Given data below:

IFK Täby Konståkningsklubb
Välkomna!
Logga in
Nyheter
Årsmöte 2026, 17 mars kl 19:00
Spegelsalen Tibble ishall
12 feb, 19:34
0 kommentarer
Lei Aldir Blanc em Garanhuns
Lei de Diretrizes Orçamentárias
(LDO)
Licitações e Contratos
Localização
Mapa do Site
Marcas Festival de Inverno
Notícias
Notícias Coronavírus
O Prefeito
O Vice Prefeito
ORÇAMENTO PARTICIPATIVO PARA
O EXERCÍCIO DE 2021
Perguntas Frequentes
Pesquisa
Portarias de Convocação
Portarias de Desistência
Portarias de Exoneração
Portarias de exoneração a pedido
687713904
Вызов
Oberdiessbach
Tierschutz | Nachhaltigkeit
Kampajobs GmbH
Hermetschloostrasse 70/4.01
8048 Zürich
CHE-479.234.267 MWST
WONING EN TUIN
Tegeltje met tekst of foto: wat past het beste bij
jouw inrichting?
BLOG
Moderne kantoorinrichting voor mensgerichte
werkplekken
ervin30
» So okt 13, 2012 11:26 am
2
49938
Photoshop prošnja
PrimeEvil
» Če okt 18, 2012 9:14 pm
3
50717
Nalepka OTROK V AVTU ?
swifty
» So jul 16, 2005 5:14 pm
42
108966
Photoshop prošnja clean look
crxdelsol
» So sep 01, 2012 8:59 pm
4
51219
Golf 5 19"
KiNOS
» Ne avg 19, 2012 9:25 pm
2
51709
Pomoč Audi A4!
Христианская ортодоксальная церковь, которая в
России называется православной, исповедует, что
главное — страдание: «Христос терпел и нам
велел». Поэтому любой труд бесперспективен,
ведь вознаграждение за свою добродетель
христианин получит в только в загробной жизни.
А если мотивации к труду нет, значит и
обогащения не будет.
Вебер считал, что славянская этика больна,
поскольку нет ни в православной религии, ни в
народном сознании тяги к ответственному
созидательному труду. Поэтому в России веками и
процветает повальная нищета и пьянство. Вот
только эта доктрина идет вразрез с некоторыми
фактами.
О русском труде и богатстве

End of Given data.

Check each line above for the string "труду" and show the ones that have it.

А если мотивации к труду нет, значит и
созидательному труду. Поэтому в России веками и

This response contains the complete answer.